What's a Reverse Auction?
A proposed method for Treasury to buy toxic assets comes with caveats.
Ben Bernanke and Henry Paulson want the U.S. Treasury to buy up a bunch of troublesome assets, such as mortgage-backed securities, in order to forestall the financial crisis. The proposal poses an interesting challenge for the Treasury: What should they pay for these "toxic" assets? There are many different types of mortgage-backed securities, and for a variety of reasons nobody really knows what the toxic assets are worth.

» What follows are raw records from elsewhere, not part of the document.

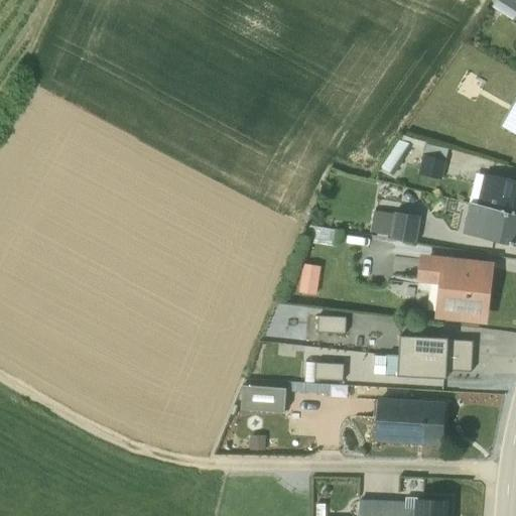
[(515,14),(515,0),(497,0),(495,7),(515,14)]
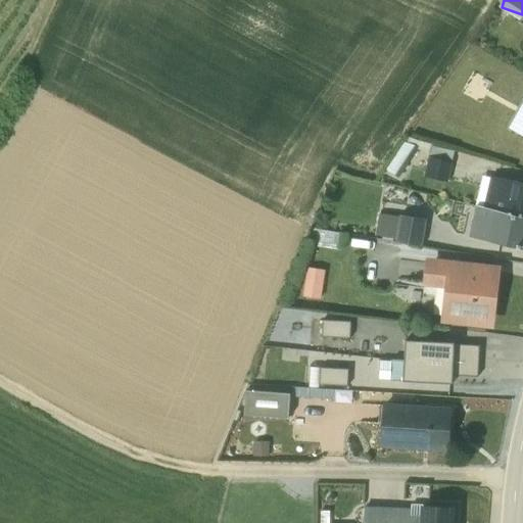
[(405,141),(388,169),(397,176),(416,148),(417,148),(429,151),(424,175),(448,181),(455,150),(410,137),(408,142),(405,141)]
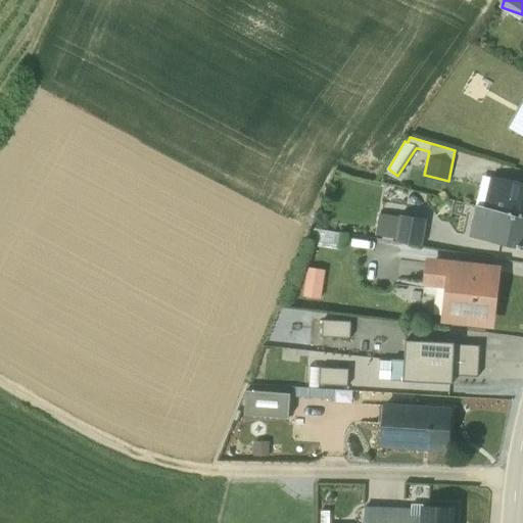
[(481,174),(475,204),(522,215),(522,182),(491,175),(490,176),(481,174)]
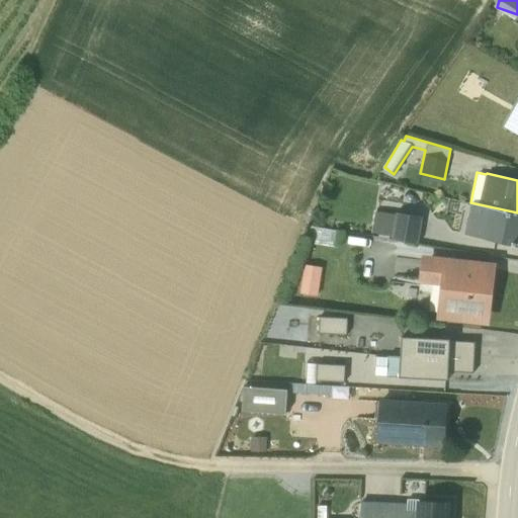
[(517,212),(471,202),(464,232),(517,245),(517,212)]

The Treasury could just throw out bids for various securities, but it risks paying way more than it needs to. In his Congressional testimony, Ben Bernanke mentioned that a "reverse auction" might be the best way to address risk-pricing and concerns about overpayment.
So what's a reverse auction? Think about a regular auction first. Suppose Christie's auctions a T206 Honus Wagner baseball card to a group rich sports nerds. This is the auction most of us are used to: one seller, many buyers. The bidding can proceed a few different ways. In an English auction, the auctioneer starts things out at a relatively low price. If you're willing to pay the going price, you signal your bid to the auctioneer. The asking price continues to rise until one bidder remains. In a Dutch auction, the auctioneer starts off at a high price and lowers the asking price until someone bites. Either way, the highest bidder gets the goods.
Unlike the Christie's auction, a reverse auction involves competitive bidding among many sellers with the intention of driving prices down for one prospective buyer. Reverse auctions gained popularity during the 1990s and continue to have a significant online presence. Guru.com, for example, uses reverse auctions to connect business firms with freelancers. Need an army of phone jockeys to ceaselessly badger potential customers? The freelance auction sites provide the competitive quotes from an array of telemarketers and you choose the best one.
So in this case, the Paulson plan involves one buyer (the Treasury) and many sellers (the troubled financial institutions). In a reverse auction, the financial institutions would bid in an effort to sell their mortgage-backed securities and other troubled assets to the Treasury. The institution with the lowest asking price for a particular asset would win the auction. Having all sellers of a certain type of security compete to offer the lowest asking price will ensure that the Treasury doesn't end up paying way more for the assets than the institutions were willing to sell them for.
The reverse auction is not, however, a bulletproof solution. If sellers find a way to signal their pricing intentions to one another, they can prop up the bids, keeping prices artificially high. The financial institutions have a strong incentive to collude. The lower the price the Treasury pays for a certain type of security, the heavier the loss for financial institutions holding those assets. Higher prices would allow the institutions to take smaller write-downs on the securities they end up holding on to.